Agile Protein Interaction DataAnalyzer (APID) design tries to be as simple and light as possible keeping the minimal information to provide a correct and easy access to all included data sets. This design follows the software engineering methodology named ‘agile’ (13
), that embraces software development using lightweight and adaptable methods. In this way, agile methods demand the idea of evolutionary design and seek to assume changes, allowing them to occur along all the live cycle of a product. Changes are controlled and easy to implement and the attitude of the designer is to enable them. APID has been designed following this strategy to achieve the purpose of a useful and active integration of the protein–protein interaction source databases included.
All the work has been developed in Java programming language (http://java.sun.com/
), and a J2EE architecture has been used to built the web interface and the applet graphic tool described below. For the parsing of source data we have used SAX and DOM Java programs to extract the information from the XML files, and JDBC programs to insert the processed data in the server. After the parsing efforts we still found problems to unify all the source data, being the main obstacle the heterogeneous and multiple protein identifiers given by the different sources, that many times cause false disjunction and incoherence in the data. To solve it we used the proteins sequences as the most unique and biological meaningful ‘protein code’, that allowed a good unification using algorithm BLAST2 (14
) to find in UniProt each protein given by the source databases. Once a protein was recognized based on sequence alignment, we linked to it a univocal UniProt code. Together with the protein univocal code to obtain a coherent and uniform data, we also had to reach coherence about the experimental method or methods that validate any given interaction. The identification of the method also allows to find the existing consensus or agreement between the different databases for any given interaction. In this way, we have obtained a protocol able to store and unify protein interaction databases in a clear uniform structure, maintaining the integrity of the data and correcting some existing failures found in the original files.
Following the described strategy, the data unification has been done based on three key reference identifiers (IDs): (i) UniProt ID (i.e. UniProt accession number), to allow a specific identification of each protein and a direct link to its sequence and to the rest of the curated protein information included in UniProt (15
); (ii) PSI-MI ID, to unify the experimental methods used in different publications to a common terminology developed by PSI-MI (16
) (i.e. to a controlled vocabulary with standard identifiers); (iii) PubMed ID (PMID), to link each interaction validated by a given experimental method to a specific PubMed literature reference, and also to assign experimental method identifiers to the PubMed publications that describe each method. These main key identifiers constitute a simple information core that makes APID an agile tool to access and search through the interactomes.

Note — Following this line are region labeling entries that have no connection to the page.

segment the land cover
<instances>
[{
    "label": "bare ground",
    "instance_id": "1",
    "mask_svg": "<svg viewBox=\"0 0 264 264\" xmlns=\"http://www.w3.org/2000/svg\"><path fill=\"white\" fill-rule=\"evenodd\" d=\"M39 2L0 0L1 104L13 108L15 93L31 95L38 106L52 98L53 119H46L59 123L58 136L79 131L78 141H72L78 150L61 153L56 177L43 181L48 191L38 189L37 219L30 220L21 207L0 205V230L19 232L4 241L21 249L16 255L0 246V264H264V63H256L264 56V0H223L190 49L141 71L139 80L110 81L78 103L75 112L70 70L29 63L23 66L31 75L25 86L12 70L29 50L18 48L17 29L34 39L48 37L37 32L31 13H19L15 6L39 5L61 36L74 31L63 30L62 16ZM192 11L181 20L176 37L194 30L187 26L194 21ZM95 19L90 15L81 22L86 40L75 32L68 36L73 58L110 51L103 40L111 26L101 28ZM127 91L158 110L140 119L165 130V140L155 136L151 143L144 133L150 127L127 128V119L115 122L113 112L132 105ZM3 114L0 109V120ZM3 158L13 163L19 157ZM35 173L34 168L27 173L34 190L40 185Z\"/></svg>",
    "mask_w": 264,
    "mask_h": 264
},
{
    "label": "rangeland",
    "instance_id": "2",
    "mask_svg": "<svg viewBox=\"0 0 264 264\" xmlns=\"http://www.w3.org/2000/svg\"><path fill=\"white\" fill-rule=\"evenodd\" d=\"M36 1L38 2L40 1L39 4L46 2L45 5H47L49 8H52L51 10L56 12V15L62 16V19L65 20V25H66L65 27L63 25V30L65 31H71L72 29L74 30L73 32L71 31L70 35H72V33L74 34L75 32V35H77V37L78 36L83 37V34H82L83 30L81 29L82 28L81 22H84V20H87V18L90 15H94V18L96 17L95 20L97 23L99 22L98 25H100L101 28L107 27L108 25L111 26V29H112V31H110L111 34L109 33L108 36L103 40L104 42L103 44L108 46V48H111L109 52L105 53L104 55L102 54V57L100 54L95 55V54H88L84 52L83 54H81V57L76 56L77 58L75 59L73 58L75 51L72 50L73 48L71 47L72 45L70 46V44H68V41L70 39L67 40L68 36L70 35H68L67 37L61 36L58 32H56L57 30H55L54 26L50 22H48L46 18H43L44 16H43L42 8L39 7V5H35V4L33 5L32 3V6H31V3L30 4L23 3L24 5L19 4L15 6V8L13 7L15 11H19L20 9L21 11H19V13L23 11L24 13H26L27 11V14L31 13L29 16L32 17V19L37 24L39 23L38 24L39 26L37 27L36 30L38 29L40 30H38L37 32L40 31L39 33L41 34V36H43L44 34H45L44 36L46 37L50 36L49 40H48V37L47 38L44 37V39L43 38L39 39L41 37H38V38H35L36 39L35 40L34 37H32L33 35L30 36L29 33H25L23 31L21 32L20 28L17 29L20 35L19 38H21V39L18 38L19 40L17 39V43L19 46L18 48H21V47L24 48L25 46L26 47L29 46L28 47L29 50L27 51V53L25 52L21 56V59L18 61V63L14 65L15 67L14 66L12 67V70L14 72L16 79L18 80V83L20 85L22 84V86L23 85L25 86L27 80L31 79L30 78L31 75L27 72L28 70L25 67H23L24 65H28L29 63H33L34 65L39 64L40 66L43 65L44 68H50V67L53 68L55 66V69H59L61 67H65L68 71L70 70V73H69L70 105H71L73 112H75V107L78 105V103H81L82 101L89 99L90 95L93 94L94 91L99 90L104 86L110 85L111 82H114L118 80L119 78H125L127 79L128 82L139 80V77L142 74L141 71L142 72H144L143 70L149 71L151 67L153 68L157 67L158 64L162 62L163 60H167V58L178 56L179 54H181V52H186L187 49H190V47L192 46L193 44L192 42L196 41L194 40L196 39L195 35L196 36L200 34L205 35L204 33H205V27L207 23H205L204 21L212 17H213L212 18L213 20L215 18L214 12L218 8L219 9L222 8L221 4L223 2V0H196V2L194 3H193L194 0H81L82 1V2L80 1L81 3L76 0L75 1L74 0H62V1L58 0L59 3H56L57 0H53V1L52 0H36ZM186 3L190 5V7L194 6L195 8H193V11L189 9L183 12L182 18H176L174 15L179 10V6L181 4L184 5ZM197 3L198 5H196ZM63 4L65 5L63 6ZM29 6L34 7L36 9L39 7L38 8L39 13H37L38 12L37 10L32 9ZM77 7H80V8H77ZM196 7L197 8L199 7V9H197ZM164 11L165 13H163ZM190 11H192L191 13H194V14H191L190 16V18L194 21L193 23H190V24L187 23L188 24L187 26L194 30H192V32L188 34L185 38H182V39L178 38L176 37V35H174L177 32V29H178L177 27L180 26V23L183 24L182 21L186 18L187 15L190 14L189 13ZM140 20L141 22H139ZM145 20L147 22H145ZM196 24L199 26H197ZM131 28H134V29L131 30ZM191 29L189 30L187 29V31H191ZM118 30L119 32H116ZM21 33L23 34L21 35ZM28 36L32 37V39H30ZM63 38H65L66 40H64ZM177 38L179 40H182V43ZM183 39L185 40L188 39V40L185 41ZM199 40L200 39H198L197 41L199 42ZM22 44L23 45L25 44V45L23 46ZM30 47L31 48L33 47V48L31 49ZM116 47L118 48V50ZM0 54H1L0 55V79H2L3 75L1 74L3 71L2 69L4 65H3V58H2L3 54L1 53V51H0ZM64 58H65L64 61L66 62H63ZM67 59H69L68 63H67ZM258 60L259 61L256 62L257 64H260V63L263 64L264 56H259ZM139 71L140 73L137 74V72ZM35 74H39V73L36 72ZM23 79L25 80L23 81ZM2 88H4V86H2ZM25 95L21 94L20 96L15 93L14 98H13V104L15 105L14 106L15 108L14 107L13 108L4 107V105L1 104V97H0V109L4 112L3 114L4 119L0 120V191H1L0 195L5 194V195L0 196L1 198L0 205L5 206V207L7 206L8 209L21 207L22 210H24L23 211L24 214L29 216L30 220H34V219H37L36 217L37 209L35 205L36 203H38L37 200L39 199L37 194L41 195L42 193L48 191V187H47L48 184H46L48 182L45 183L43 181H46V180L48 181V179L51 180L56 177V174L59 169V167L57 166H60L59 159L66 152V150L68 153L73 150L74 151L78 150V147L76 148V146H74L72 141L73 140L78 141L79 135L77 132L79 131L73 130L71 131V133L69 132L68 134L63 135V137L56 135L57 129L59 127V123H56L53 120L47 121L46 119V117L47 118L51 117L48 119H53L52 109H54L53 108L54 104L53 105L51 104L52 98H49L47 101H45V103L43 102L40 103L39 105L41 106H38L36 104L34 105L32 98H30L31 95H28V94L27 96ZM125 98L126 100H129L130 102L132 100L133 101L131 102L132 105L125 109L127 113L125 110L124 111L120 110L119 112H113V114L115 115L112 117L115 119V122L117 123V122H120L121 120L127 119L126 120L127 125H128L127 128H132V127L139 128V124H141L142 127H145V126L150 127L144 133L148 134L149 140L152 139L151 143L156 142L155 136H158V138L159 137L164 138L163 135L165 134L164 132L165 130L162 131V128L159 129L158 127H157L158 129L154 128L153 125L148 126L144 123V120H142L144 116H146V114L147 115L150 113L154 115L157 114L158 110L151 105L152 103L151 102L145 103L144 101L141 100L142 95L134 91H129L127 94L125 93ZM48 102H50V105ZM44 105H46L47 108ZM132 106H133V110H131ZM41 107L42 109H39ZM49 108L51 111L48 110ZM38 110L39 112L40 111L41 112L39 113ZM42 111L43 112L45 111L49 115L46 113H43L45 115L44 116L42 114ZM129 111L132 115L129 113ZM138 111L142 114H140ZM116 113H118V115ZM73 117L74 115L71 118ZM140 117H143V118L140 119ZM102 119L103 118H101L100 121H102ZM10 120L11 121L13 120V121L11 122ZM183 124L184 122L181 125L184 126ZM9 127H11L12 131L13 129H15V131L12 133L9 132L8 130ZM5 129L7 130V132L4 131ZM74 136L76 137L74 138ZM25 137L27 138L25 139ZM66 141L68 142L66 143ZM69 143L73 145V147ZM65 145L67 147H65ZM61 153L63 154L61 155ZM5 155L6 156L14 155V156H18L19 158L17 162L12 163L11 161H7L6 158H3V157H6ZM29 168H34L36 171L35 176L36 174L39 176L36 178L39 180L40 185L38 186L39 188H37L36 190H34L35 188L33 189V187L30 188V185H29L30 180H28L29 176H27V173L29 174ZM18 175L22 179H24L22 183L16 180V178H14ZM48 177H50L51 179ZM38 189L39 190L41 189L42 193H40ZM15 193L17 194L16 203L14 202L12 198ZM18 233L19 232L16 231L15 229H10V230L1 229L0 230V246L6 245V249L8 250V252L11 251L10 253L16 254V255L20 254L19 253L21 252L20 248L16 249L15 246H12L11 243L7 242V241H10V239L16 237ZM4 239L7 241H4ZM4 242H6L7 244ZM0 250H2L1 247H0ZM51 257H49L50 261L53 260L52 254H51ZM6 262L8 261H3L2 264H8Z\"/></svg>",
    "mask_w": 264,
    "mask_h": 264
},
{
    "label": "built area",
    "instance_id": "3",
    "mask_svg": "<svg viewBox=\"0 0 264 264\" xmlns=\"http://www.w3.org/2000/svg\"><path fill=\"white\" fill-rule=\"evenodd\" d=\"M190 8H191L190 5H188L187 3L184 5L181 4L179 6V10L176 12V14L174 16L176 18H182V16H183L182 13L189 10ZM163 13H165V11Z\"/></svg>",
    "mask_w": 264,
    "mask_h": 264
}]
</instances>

At present, APID integrates data coming from five main source databases: BIND (10
), DIP (11
), HPRD (Human Protein Reference Database) (17
), IntAct (Database system and analysis tools for protein interaction data) (12
) and MINT (Molecular Interactions Database) (18
). The data included in APID coming from these source databases correspond only to protein–protein interactions (i.e. not interactions of proteins with other ligands like DNA and the like) and the interactions have to be experimentally validated with a PubMed reference given. At the same time, as indicated above each protein has to be identified by its sequence and its UniProt code. In all cases, the web tool includes for each interaction links to the original files of the source databases, and to the PubMed references that validated each interaction. Finally, each protein includes links to the corresponding UniProt file and to other related databases [like InterPro, Pfam, Gene Ontology (GO), Ensembl, NCBI Gene].